DOCUMENT PASSAGE:

::::

Your vision and your energy propelled your website, which undoubtedly has helped to connect hundreds of people. More importantly, “Ahoy” shares its many vivid historical memories with millions of other people. These are personal memories that would have been lost forever but for your efforts. What a grand legacy you created.

Rest in peace, Mac.

Tom Sanger


Amazing Legacy Supporting The World Over - Linda

Hello Raymond

I am so very sorry to hear the sad news about your father. He has left an amazing legacy which has, and is supporting people the world over. They were a truly remarkable generation for us to look up to. I greatly appreciate you taking the trouble to respond to this request at such a difficult time.

I did not know any of my grandparents - all gone before my arrival. In one of the articles on your dad's website there is an image of someone from the back and I believe it to be my mother's father. We only have one tiny image of him in the family and none of the other three, so even this back image is hugely important to us - thanks to your father.

With Kindest Regards,


Remembering Mac - Ron Strachan

I have had a lot to do with Mac over the years personally and on committees.

Mac was President of the H.M.A.S. Shropshire and H.M.A.S. Canberra Association and I am the Treasurer.

Mac was such a dedicated navy man after many years in the Royal Australian Navy, with many a story to tell.

Mac was a great historian which is evident with articles written in his Ahoy Page which had many hits.

Mac was a navy man through and through, he will be sadly missed.

On behalf of the H.M.A.S. Shropshire and the H.M.A.S. Canberra Association our deepest sympathy to Denise and Mac’s Families

Ron Strachan


A Fine Historian Who Will Be Missed Around The World For His Wit And Wisdom

I never met Mac, although I feel as though I did as I had quite a few email exchanges with him over the years.

He was a fine historian and a great help to me when writing my book LOST—Ships of the RAN.

Mac’s experiences in HMAS Canberra formed part of the chapter on that ship—with his permission of course.

During one of the last conversations I had with him I said that I’d drop in and see him in Melbourne some time.  He replied that I better not leave it too long.  Unfortunately I did.

Mac’s blog was a terrific resource and a great read.

I know that he will be missed by a great many people around the world for his wit and wisdom.

My condolences to his family.

Allen Lyne



A Tribute to our Friend and Colleague 'Mac' - Rex Williams

LCDR Mackenzie Gregory RAN Rtd  'Passes over the Bar'  


Mackenzie Gregory was a compassionate, giving man with a passion for Naval History.

He was a very committed member of the Naval Historical Society of Australia, always seeking to further the aims and objectives of the society at any opportunity. 

A highly intelligent man he was a former Chapter President and currently fulfilled the role of Chapter Historian and Vice President.

Through his web site and role as Chapter Historian he was ever ready to assist members of the public seeking information.

::::

EXERCISE: Rework a section of the tributes to Mac: give the passage that begins with "On behalf of" and ends with "of the RAN." again, replacing "email exchanges" with "phone calls".

STORED DATA:
::::

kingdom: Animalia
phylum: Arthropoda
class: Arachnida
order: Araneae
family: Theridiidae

::::

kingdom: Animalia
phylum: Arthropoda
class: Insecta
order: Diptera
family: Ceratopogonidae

::::

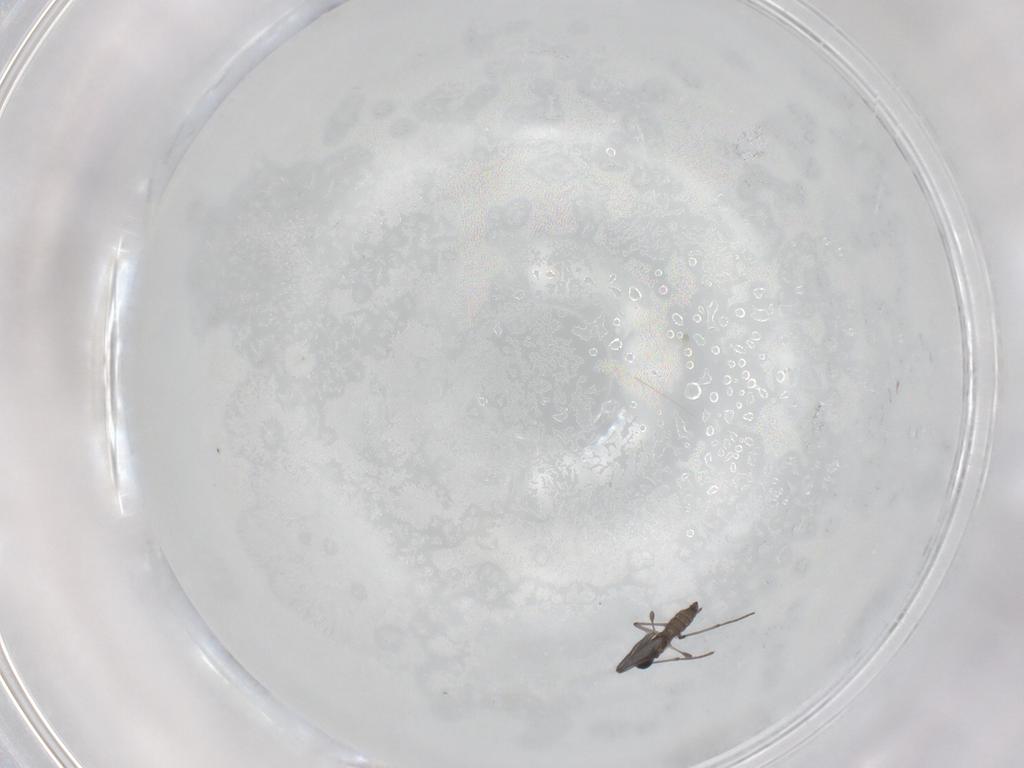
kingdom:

::::

EXERCISE RESULT:
On behalf of the H.M.A.S. Shropshire and the H.M.A.S. Canberra Association our deepest sympathy to Denise and Mac’s Families

Ron Strachan


A Fine Historian Who Will Be Missed Around The World For His Wit And Wisdom

I never met Mac, although I feel as though I did as I had quite a few phone calls with him over the years.

He was a fine historian and a great help to me when writing my book LOST—Ships of the RAN.